And it's time wasted; the SWE working on the Jamboard may prefer to work on higher impact projects;
The PO as well.
For example, an hypothetical PO @ Google may have this possibility to launch a new product instead (e.g. deprecating the Pixel 7);
- New launch = promotion.
- Promotion = better salary.
- Better salary = happy wife.
- Happy wife = happy life.
Indeed, shutdowning Jamboard was the right solution from his perspective.
It's all about alignement of incentives.
They won’t though, unfortunately.
So open sourcing just jamboard specific code and nothing else even if possible wouldn’t build or be really useful.
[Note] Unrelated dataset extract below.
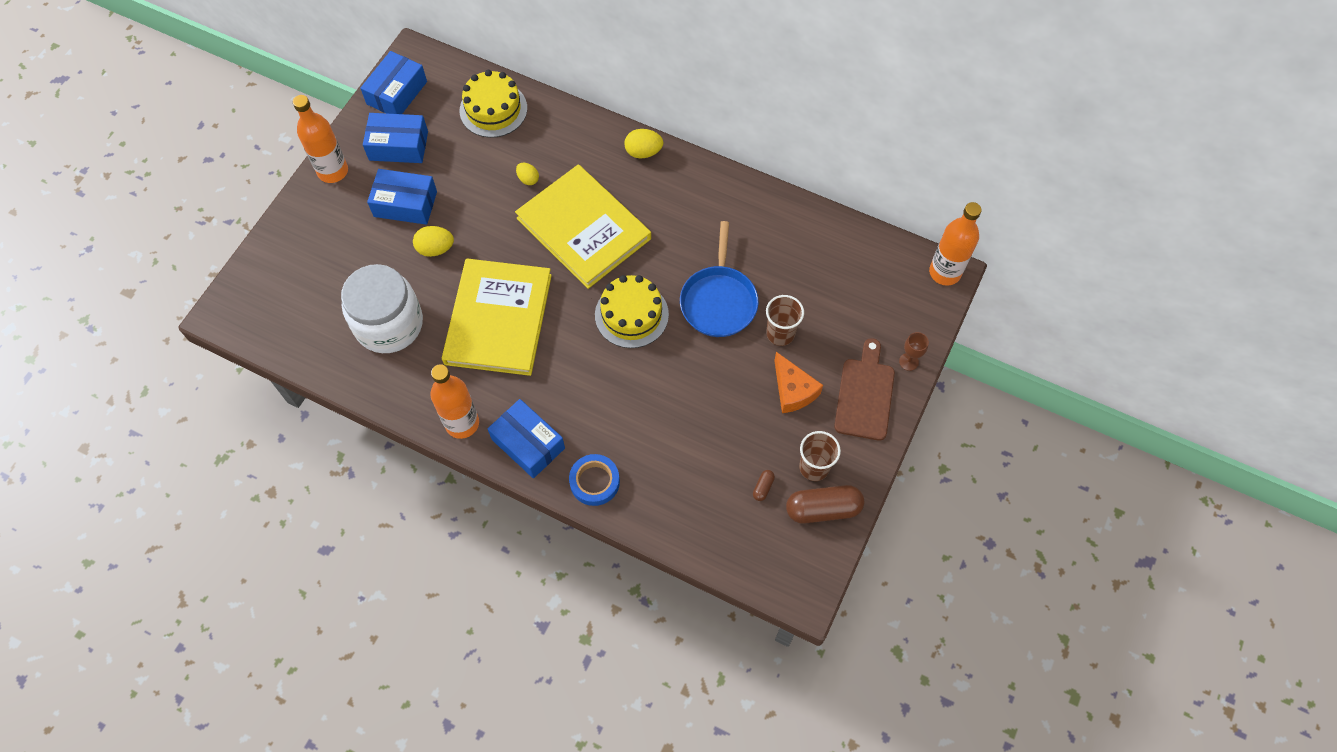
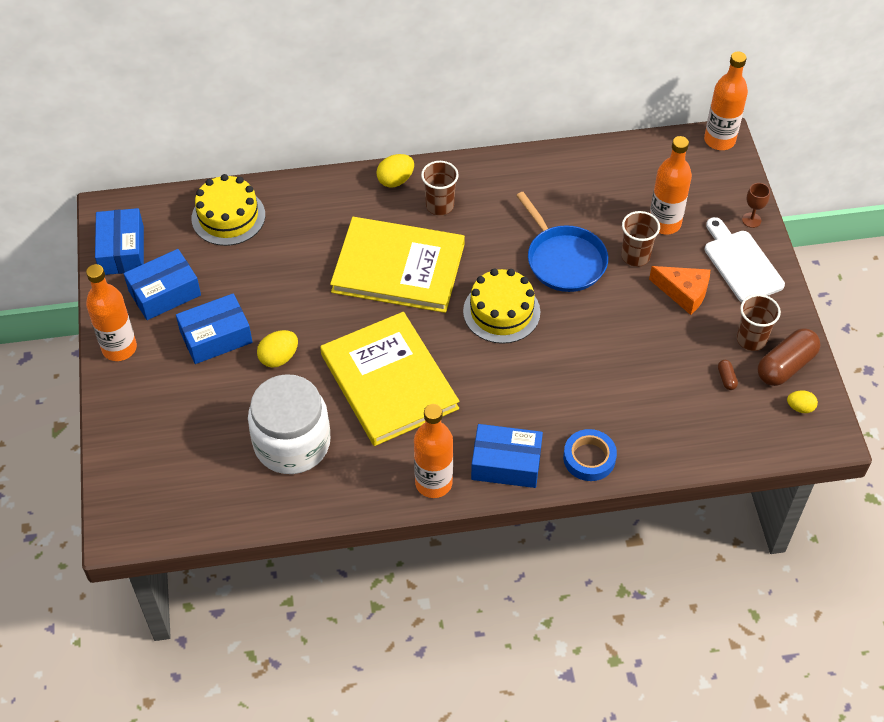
camera: 35 degrees left, 10 degrees down
yellow egg [516,163,539,185] -> yellow egg moved to [787,391,818,413]
brown cutting board [834,338,895,441] -> white cutting board [705,217,785,302]
none -> brown cup [421,161,459,216]
none -> orange bottle [650,136,692,235]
> So open sourcing just jamboard specific code and nothing else even if possible wouldn’t build or be really useful.
Oh, it definitely wouldn't build. But you'd be surprised how resourceful opensource developers can be when they have a clear scope & clear spec to work towards. This sort of work is akin to making the world's simplest emulator for a video game console - except you only need to get "one game" to run, and you have its source code and you can change the code as much as you like. Its fun, satisfying work.
Obviously you're rolling the dice on whether or not anyone from the community would step up and do that work on your behalf. But the alternative is killing your product entirely. The opensourced wave died because we didn't grow an opensource community who understood & wanted to maintain the codebase. Looking back, we might have done a better job of that if we didn't do all the work ourselves to make it usable first.
Mind you, I have no idea how the community at large would react to google releasing broken source code. They might complain even more than the service just going dark. But I can still dream.